Uma popular extensão de conversão de formato de imagem do Chrome, “Salvar imagem como tipo”, com mais de um milhão de usuários, foi recentemente revelada como tendo sido assumida por hackers e código malicioso foi implantado. Os pesquisadores de segurança pediram aos usuários relevantes que desinstalassem a extensão imediatamente. O Google o removeu no início deste mês, mas antes disso, a ferramenta provavelmente alterou silenciosamente o comportamento do navegador de dezenas de milhares de usuários durante semanas. As investigações revelaram que o grupo por trás do ataque também estava ligado a dezenas de extensões sequestradas do Chrome e Edge.

Tendo como pano de fundo que as extensões de navegador são há muito tempo um alvo popular para invasores, este incidente destaca mais uma vez os riscos de segurança do ecossistema de extensões. Embora os principais fabricantes de navegadores limpem regularmente extensões que fingem bloquear anúncios, download de vídeos ou VPN grátis, mas na verdade contêm código malicioso, ainda é difícil detectar todos os problemas a tempo. No caso de “Salvar imagem como tipo”, o invasor mirou um tipo de função que se tornou cada vez mais comum com a popularidade dos formatos de imagem de nova geração, como o WebP: conversão com um clique de imagens de páginas da web em um formato mais comum para uso local.

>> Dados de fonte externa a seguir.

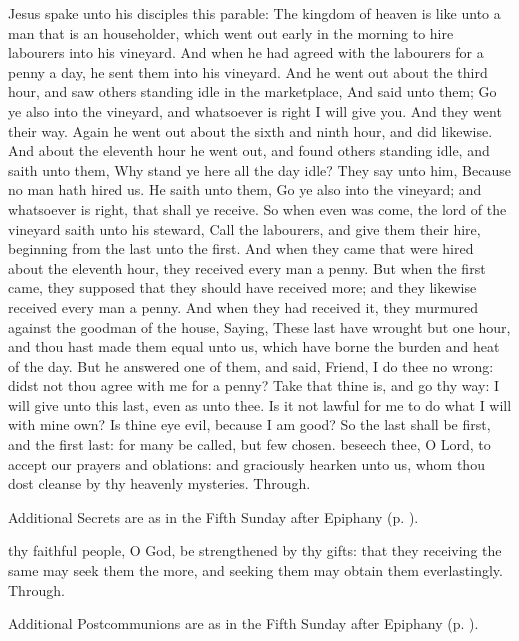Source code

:  Jesus spake unto his disciples this parable: The kingdom of heaven is like unto a man that is an householder, which went out early in the morning to hire labourers into his vineyard. And when he had agreed with the labourers for a penny a day, he sent them into his vineyard. And he went out about the third hour, and saw others standing idle in the marketplace, And said unto them; Go ye also into the vineyard, and whatsoever is right I will give you. And they went their way. Again he went out about the sixth and ninth hour, and did likewise. And about the eleventh hour he went out, and found others standing idle, and saith unto them, Why stand ye here all the day idle? They say unto him, Because no man hath hired us. He saith unto them, Go ye also into the vineyard; and whatsoever is right, that shall ye receive. So when even was come, the lord of the vineyard saith unto his steward, Call the labourers, and give them their hire, beginning from the last unto the first. And when they came that were hired about the eleventh hour, they received every man a penny. But when the first came, they supposed that they should have received more; and they likewise received every man a penny. And when they had received it, they murmured against the goodman of the house, Saying, These last have wrought but one hour, and thou hast made them equal unto us, which have borne the burden and heat of the day. But he answered one of them, and said, Friend, I do thee no wrong: didst not thou agree with me for a penny? Take that thine is, and go thy way: I will give unto this last, even as unto thee. Is it not lawful for me to do what I will with mine own? Is thine eye evil, because I am good? So the last shall be first, and the first last: for many be called, but few chosen.
\secret
{} beseech thee, O Lord, to accept our prayers and oblations: and graciously hearken unto us, whom thou dost cleanse by thy heavenly mysteries. Through.
\begin{rubric}
    Additional Secrets are as in the Fifth Sunday after Epiphany (p. \pageref{EpiphanyV}).
\end{rubric}
\postcommunion
{} thy faithful people, O God, be strengthened by thy gifts: that they receiving the same may seek them the more, and seeking them may obtain them everlastingly. Through.
\begin{rubric}
    Additional Postcommunions are as in the Fifth Sunday after Epiphany (p. \pageref{EpiphanyV}).
\end{rubric}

Atualmente, para acelerar o carregamento e economizar largura de banda, a maioria dos sites adotou amplamente formatos de imagem modernos, como WebP e AVIF. Esses formatos têm tamanhos de arquivo menores, mantendo uma qualidade de imagem próxima à de JPEG e PNG. No entanto, o WebP ainda carece de suporte completo em muitos aplicativos comumente usados ​​fora dos navegadores, fazendo com que os usuários frequentemente encontrem problemas de compatibilidade ao processar essas imagens localmente. Para contornar esse obstáculo, muitas pessoas instalam extensões de navegador para converter automaticamente imagens em formatos tradicionais, o que também fornece um ponto de entrada para invasores.

Em vez de desenvolver uma extensão maliciosa desconhecida do zero, os invasores estão cada vez mais assumindo o controle de extensões existentes que já possuem uma base estabelecida de confiança do usuário. Alguns grupos invadem contas de desenvolvedores por meio de brechas, mas desta vez o grupo “Karma” que manipula “Salvar imagem como tipo” parece ter adotado uma abordagem mais simples e direta – adquirindo a extensão diretamente do autor original. De acordo com a análise do XDA Developers, a extensão mudou de proprietário entre 13 e 29 de novembro do ano passado, e um novo código foi implantado no final daquele mês para redirecionar o tráfego do usuário para “ganhar” comissões de afiliados pelo comportamento de compra na Amazon, Adidas, Shein e outros varejistas.

O pesquisador de segurança Wladimir Palant documentou e analisou as atividades do Karma no final de 2024 e início de 2025 e descobriu que o grupo estava associado a várias extensões do Chrome que transportavam cargas maliciosas semelhantes. A Microsoft removeu uma extensão de conversão de imagem da loja Edge em 2025 e a marcou como malware. No entanto, de acordo com o XDA, esta extensão veio de um desenvolvedor diferente e nenhuma conexão direta de código com o Karma foi encontrada.

Para usuários preocupados com a possibilidade de serem afetados, os especialistas em segurança recomendam desinstalar imediatamente Salvar imagem como tipo e substituí-lo por outras alternativas confiáveis. O XDA também lançou métodos de detecção para ajudar os usuários a confirmar se a extensão comprometida deixou rastros residuais no sistema. Na realidade, as extensões do navegador têm se tornado repetidamente um trampolim para ataques, os usuários podem precisar ser mais cautelosos ao selecionar e reter extensões por um longo período e prestar atenção a sinais anormais, como propriedade de extensões e alterações de permissão em tempo hábil.